Brief: Given the entries that follow, write out exactly the lines starting at the one containing "Standard for ELISA kit" and ending at the one containing "Opinia zweryfikowana", both ends included, and only those.

Records for processing:
-------------------------
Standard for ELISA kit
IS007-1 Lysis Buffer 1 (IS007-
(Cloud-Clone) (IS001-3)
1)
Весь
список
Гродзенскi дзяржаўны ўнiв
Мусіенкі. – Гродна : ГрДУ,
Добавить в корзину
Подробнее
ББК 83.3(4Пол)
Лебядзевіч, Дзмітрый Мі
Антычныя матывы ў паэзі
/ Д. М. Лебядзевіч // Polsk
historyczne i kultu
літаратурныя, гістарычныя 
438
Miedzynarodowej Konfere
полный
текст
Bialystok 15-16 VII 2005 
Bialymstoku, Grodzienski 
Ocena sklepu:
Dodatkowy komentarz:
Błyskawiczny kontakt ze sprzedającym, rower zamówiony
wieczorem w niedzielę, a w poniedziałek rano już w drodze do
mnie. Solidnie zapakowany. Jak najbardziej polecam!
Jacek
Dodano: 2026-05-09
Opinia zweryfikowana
-------------------------
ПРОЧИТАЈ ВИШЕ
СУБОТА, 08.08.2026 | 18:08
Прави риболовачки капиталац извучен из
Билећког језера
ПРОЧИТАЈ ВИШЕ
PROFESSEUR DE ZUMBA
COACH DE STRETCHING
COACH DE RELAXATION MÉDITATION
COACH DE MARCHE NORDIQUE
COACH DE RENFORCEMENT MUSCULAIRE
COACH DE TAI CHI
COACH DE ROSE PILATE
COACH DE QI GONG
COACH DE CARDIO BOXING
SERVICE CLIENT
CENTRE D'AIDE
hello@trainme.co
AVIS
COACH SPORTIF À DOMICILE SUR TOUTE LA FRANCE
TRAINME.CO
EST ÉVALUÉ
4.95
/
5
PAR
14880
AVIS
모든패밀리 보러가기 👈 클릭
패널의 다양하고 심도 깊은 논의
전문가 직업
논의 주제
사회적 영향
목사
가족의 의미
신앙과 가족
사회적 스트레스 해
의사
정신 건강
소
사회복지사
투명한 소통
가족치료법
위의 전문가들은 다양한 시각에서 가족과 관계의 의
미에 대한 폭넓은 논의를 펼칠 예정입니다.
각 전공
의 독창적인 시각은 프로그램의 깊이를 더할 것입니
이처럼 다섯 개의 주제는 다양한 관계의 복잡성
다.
-------------------------
Expected answer:
Standard for ELISA kit
IS007-1 Lysis Buffer 1 (IS007-
(Cloud-Clone) (IS001-3)
1)
Весь
список
Гродзенскi дзяржаўны ўнiв
Мусіенкі. – Гродна : ГрДУ,
Добавить в корзину
Подробнее
ББК 83.3(4Пол)
Лебядзевіч, Дзмітрый Мі
Антычныя матывы ў паэзі
/ Д. М. Лебядзевіч // Polsk
historyczne i kultu
літаратурныя, гістарычныя 
438
Miedzynarodowej Konfere
полный
текст
Bialystok 15-16 VII 2005 
Bialymstoku, Grodzienski 
Ocena sklepu:
Dodatkowy komentarz:
Błyskawiczny kontakt ze sprzedającym, rower zamówiony
wieczorem w niedzielę, a w poniedziałek rano już w drodze do
mnie. Solidnie zapakowany. Jak najbardziej polecam!
Jacek
Dodano: 2026-05-09
Opinia zweryfikowana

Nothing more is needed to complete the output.